Dževahira daughter of Abdulah Hajrović. Fatiha for her soul.

         37. Grave with a stone surround and a broken nišan, square in section, 15 x 15 cm, with an illegible tarih on which the year 1283 (1866/67) can be made out.

         38. Damaged woman's nišan measuring 16 x 16 x 73 cm.

....المرحومه عايقه بن محمد اغا ....

. . .Ajka daughter (the epitaph has «son») of Mehmed-aga, rest her soul . . .

         39. Man’s nišan with čatal turban, square in section, 15 x 15 cm, height 90 cm.

يا الله مرحوم ابراهيم ابن حاجو حاجيك روحنه الفاتحة سنة 1263

O Lord! Ibrahim son of hajji Hadžić, rest his soul. Fatiha for his soul. 1263 (1846/47)

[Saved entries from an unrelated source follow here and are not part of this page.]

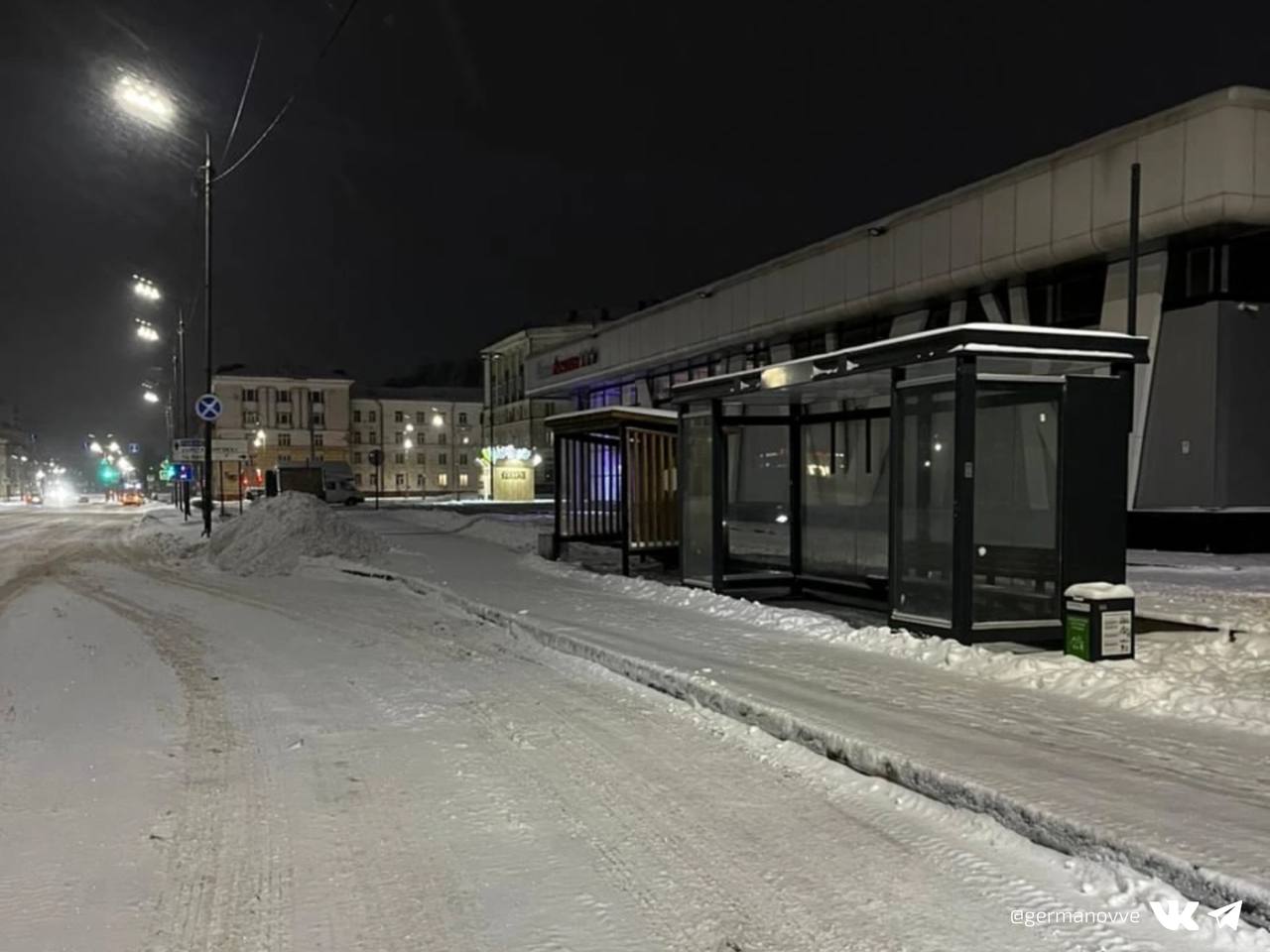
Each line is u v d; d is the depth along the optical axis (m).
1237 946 3.75
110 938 3.94
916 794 5.50
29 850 4.87
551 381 50.59
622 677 8.83
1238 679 7.35
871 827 5.13
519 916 4.12
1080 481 8.88
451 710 7.75
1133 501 20.62
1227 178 17.70
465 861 4.72
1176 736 6.15
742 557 14.21
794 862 4.67
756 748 6.62
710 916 4.10
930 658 8.55
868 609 12.09
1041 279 23.06
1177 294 20.03
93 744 6.79
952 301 25.72
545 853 4.81
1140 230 19.30
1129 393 9.09
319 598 15.12
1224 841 4.36
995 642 9.09
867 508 12.48
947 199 24.17
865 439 12.50
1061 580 8.86
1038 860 4.65
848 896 4.28
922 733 6.22
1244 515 19.03
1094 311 22.20
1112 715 6.70
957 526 8.75
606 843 4.93
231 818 5.32
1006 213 22.45
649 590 13.52
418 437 103.69
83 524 44.53
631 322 41.31
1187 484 19.70
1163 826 4.55
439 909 4.20
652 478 16.22
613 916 4.11
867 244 27.03
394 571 17.05
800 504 13.51
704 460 13.23
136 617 13.24
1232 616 10.47
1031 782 5.20
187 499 43.47
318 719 7.48
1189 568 16.20
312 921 4.09
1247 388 19.38
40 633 11.85
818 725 6.41
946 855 4.75
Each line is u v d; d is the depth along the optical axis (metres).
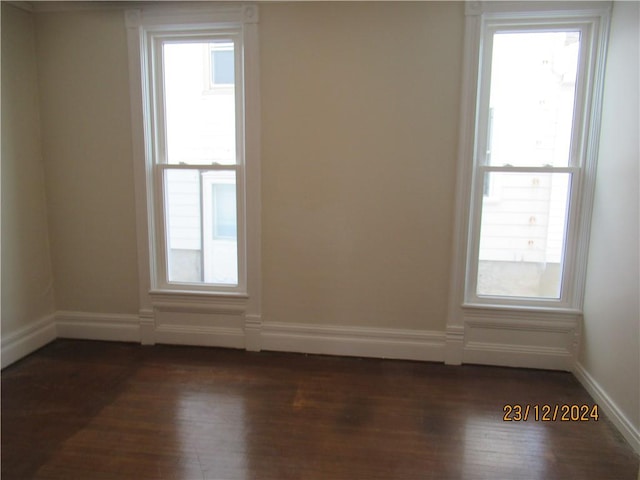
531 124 2.71
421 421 2.26
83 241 3.17
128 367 2.84
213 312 3.13
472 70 2.62
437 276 2.88
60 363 2.89
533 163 2.75
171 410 2.33
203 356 3.01
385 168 2.81
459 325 2.89
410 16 2.64
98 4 2.82
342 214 2.90
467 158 2.72
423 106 2.72
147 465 1.90
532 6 2.51
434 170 2.78
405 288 2.92
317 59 2.75
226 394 2.50
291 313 3.05
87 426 2.18
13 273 2.89
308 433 2.14
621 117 2.30
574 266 2.73
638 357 2.05
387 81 2.72
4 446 2.01
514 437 2.13
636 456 2.00
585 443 2.10
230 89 2.93
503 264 2.86
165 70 2.97
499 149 2.76
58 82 3.00
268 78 2.80
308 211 2.92
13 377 2.69
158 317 3.19
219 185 3.04
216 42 2.89
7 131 2.82
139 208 3.06
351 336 3.01
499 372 2.82
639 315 2.06
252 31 2.75
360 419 2.27
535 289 2.86
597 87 2.53
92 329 3.25
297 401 2.44
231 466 1.90
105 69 2.94
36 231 3.09
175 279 3.21
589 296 2.63
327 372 2.79
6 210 2.83
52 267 3.23
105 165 3.06
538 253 2.82
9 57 2.81
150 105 2.98
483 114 2.73
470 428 2.20
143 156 2.99
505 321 2.85
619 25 2.35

         40. Man’s nišan with turban, with incised crescent moon and star, dimensions 15 x 15 x 106 cm.

يا غفار الذنوب المرحوم لاقه شازاده علي ابن عمر بك ..... روحيجون الفاتحة سنة 1237

Thou Who forgivest sins!  Lakišić Ali son of Omer-beg . . . Fatiha for his soul. 1237 (1821/22)

         41. Man’s nišan with turban, rectangular in section,16 x 15 x 94 cm.

سنة 1314 يا غفار الذنوب اغفر ذنوبي المرحوم حسين اغا بن صالح اغا حلواج روحيجون الفاتحة

1314 (1896/97).  Thou Who forgivest sins, forgive me my sins.  Husein-aga son of Salih-aga Halač, rest his soul. Fatiha for his soul.

         42. Boy's nišan with turban, dimensions 12 x 12 x 45 cm, mounted on a stone sarcophagus measuring 64 x 120 x 45 cm.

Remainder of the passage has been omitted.